Now something even stranger. If I took the left electrons I’d just filtered out, and asked them, “are you up or are you down?”, maybe you’d think that since I was using only up electrons before, that they would all be up. No! Again half of them would be up, and half would be down! It’s like they forgot that they were spin up to begin with!
An important bit of insight is that I didn’t say which of these electrons in the beam were up, down, left or right. I only said what a certain percentage of these electrons would be. In fact, in quantum mechanics, one can NEVER predict whether a specific electron will be up or down, only a probability that it will be up or down. And it’s not that we don’t have enough information. The very nature of subatomic particles is that of probability until you make a measurement.

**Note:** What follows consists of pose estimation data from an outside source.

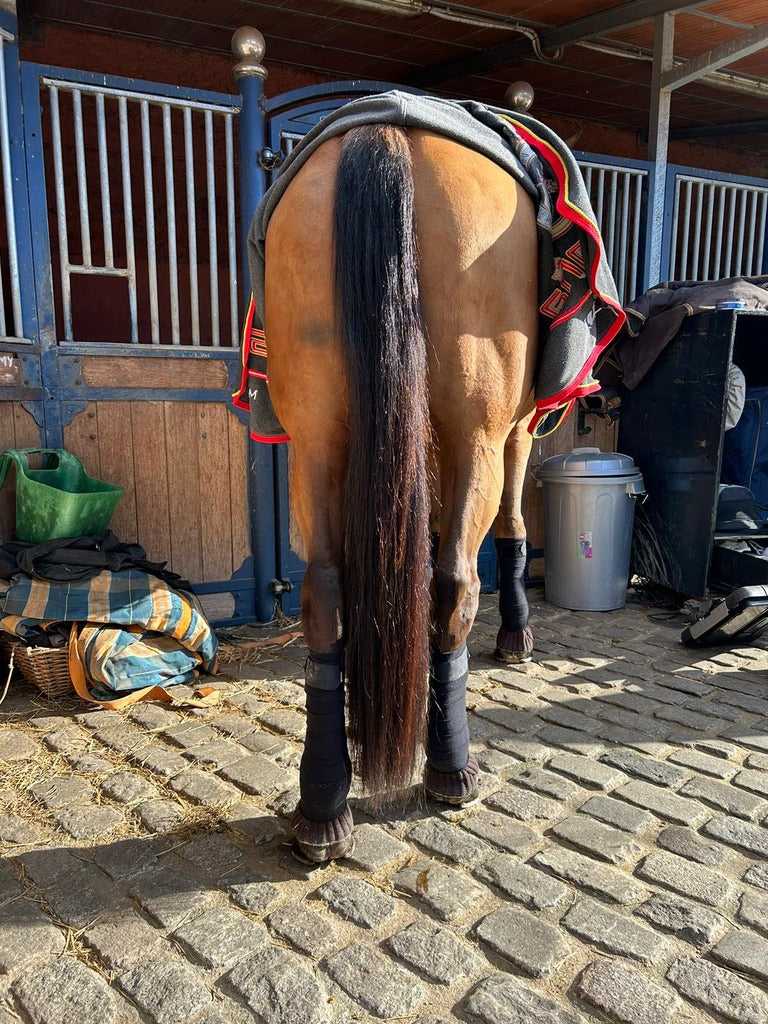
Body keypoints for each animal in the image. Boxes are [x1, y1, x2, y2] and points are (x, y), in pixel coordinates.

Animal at [262, 122, 538, 863]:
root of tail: (386, 132)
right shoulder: (516, 429)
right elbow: (513, 528)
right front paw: (518, 633)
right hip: (477, 431)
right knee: (454, 587)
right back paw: (451, 768)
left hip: (314, 436)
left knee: (324, 590)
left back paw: (323, 806)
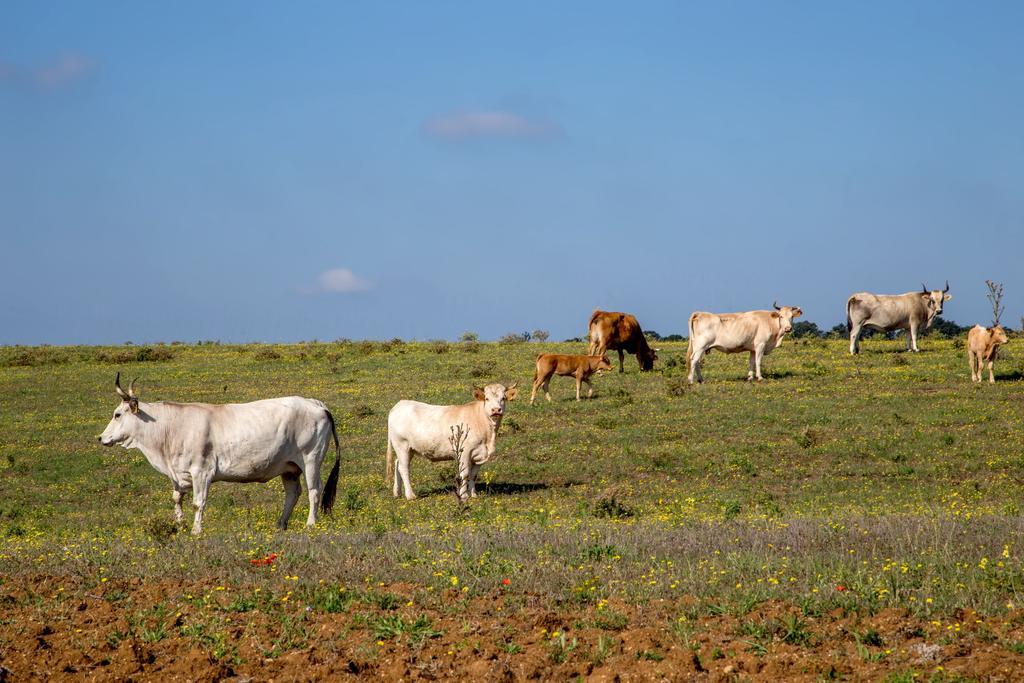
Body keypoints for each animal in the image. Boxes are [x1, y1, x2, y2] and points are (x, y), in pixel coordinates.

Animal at [97, 374, 342, 532]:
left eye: (117, 414)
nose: (101, 438)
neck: (170, 429)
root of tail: (315, 403)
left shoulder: (201, 472)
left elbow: (198, 502)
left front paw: (195, 530)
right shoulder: (178, 474)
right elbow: (177, 498)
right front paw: (180, 524)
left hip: (310, 459)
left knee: (314, 490)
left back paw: (310, 524)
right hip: (289, 468)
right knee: (293, 493)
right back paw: (281, 524)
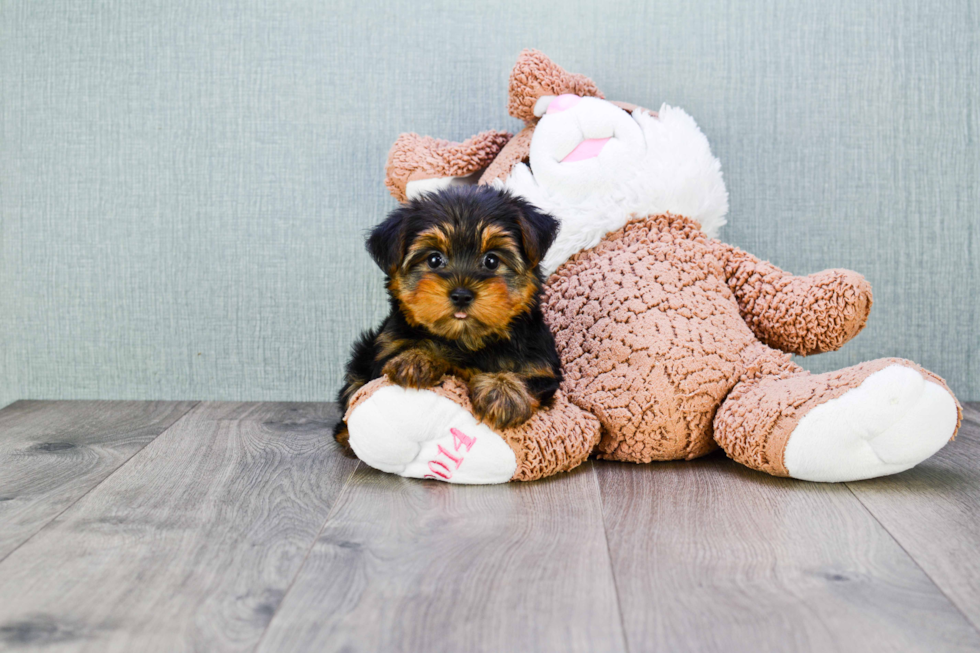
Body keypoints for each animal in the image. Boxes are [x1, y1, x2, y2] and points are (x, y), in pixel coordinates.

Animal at [334, 185, 564, 448]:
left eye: (492, 260)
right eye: (434, 259)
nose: (461, 295)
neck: (469, 339)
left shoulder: (541, 367)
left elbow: (531, 380)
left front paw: (504, 391)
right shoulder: (386, 350)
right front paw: (417, 358)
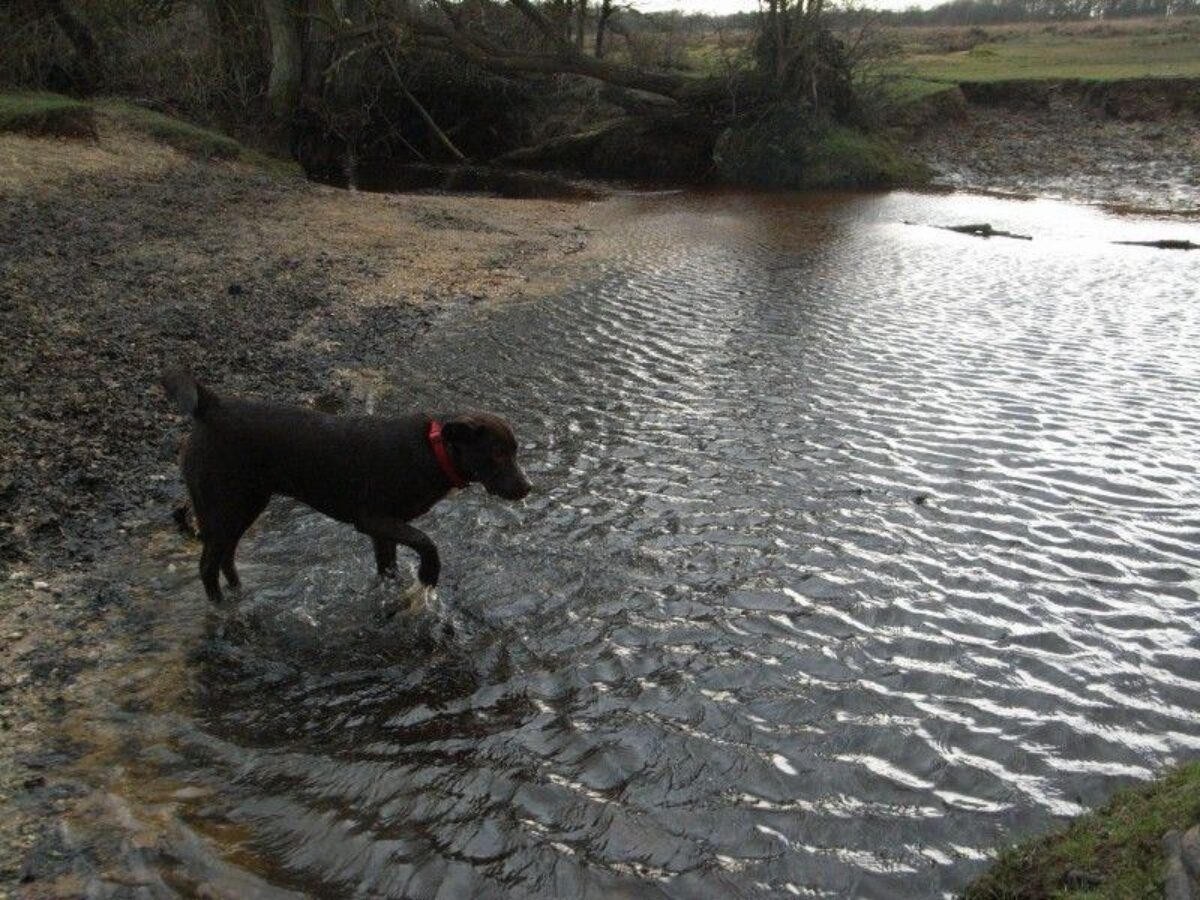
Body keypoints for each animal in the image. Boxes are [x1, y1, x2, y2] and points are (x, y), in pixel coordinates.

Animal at [163, 369, 530, 609]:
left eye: (515, 451)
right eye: (499, 453)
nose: (528, 487)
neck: (432, 451)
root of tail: (211, 406)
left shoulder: (383, 531)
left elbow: (389, 567)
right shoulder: (372, 519)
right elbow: (427, 542)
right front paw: (428, 575)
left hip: (245, 504)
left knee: (226, 558)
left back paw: (239, 595)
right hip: (223, 506)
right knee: (207, 566)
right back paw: (221, 609)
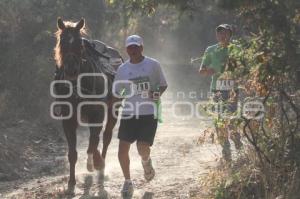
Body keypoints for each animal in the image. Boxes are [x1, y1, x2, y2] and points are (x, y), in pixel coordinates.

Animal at [53, 17, 120, 194]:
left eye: (79, 44)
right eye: (62, 41)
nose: (70, 70)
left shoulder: (97, 114)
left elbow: (94, 141)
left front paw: (95, 163)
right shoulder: (68, 118)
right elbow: (73, 152)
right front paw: (71, 184)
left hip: (114, 109)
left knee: (106, 137)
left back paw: (100, 166)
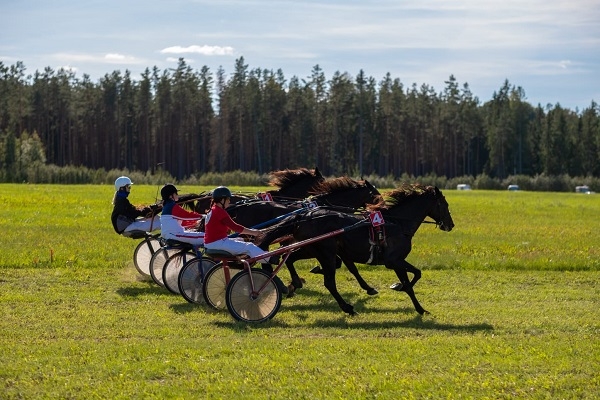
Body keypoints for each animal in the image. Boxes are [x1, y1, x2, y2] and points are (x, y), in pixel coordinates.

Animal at [258, 184, 454, 316]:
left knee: (289, 258)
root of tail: (305, 215)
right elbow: (413, 278)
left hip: (310, 248)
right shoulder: (394, 261)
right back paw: (348, 308)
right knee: (329, 282)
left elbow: (415, 275)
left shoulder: (394, 262)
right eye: (445, 205)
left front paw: (398, 288)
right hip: (325, 253)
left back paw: (295, 283)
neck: (397, 223)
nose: (450, 225)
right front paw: (418, 306)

So what does this have to do with entanglement? When we entangle two electrons we process them in such a way that their spins must cancel out. So, if one is up, the other must be down. If one is right, the other must be left. This is called conservation of angular momentum, but the name is not important, just the idea. But remember, as I said before, you can never know whether one specific electron is up, down, left or right… only the probability that it will be. Here’s the weird part. If two electrons are entangled and one is sent hundreds of miles away from the other, conservation of angular momentum must still be true and their spins must cancel out. If we took one, and asked it, “are you up or down?”, we might find that it happens to be up at the moment. At that very instant we know with absolute certainty that the other must be down! And we didn’t have to measure the other to figure this out.
Now, some people may be quite skeptical at this apparently amazing phenomenon and might reason this way: “If it’s all probability, isn’t it like flipping a coin and discovering that the heads side is pointing up and then being amazed that the tails side of the coin is pointed downwards? Isn’t this obvious?”. Simply put: no. The coin has two distinct sides that will always be heads and tails. Electrons, before they are asked to reveal their spin direction, don’t have a specific spin. By mathematical and physical requirement, their spins must be considered as only a set of probabilities for being up, down, left or right.
Einstein didn’t like this idea at all. It looks like once the first electron’s spin is measured, that information about the first electron’s spin is transfered instantaneously to the second one, even if they are lightyears away! This would violate Einstein’s principal of relativity that says nothing (no information) can travel faster than light. This is known as the EPR paradox (stands for Einstein, Podolsky, and Rosen). One resolution to this “paradox” is that no information is actually transfered. We can’t control whether the first electron is up or down, left or right. Since we can’t control the first electron’s spin, we can’t transfer any information.
So hopefully, I have explained this well enough to make you sufficiently confused about nature and reality. A great physicist, Richard Feynman liked to say, “If you think you understand quantum mechanics, you don’t understand quantum mechanics!“ I’m glad to say, that with my education in physics, I am becoming progressively more and more confused about the strangeness of the very very very small.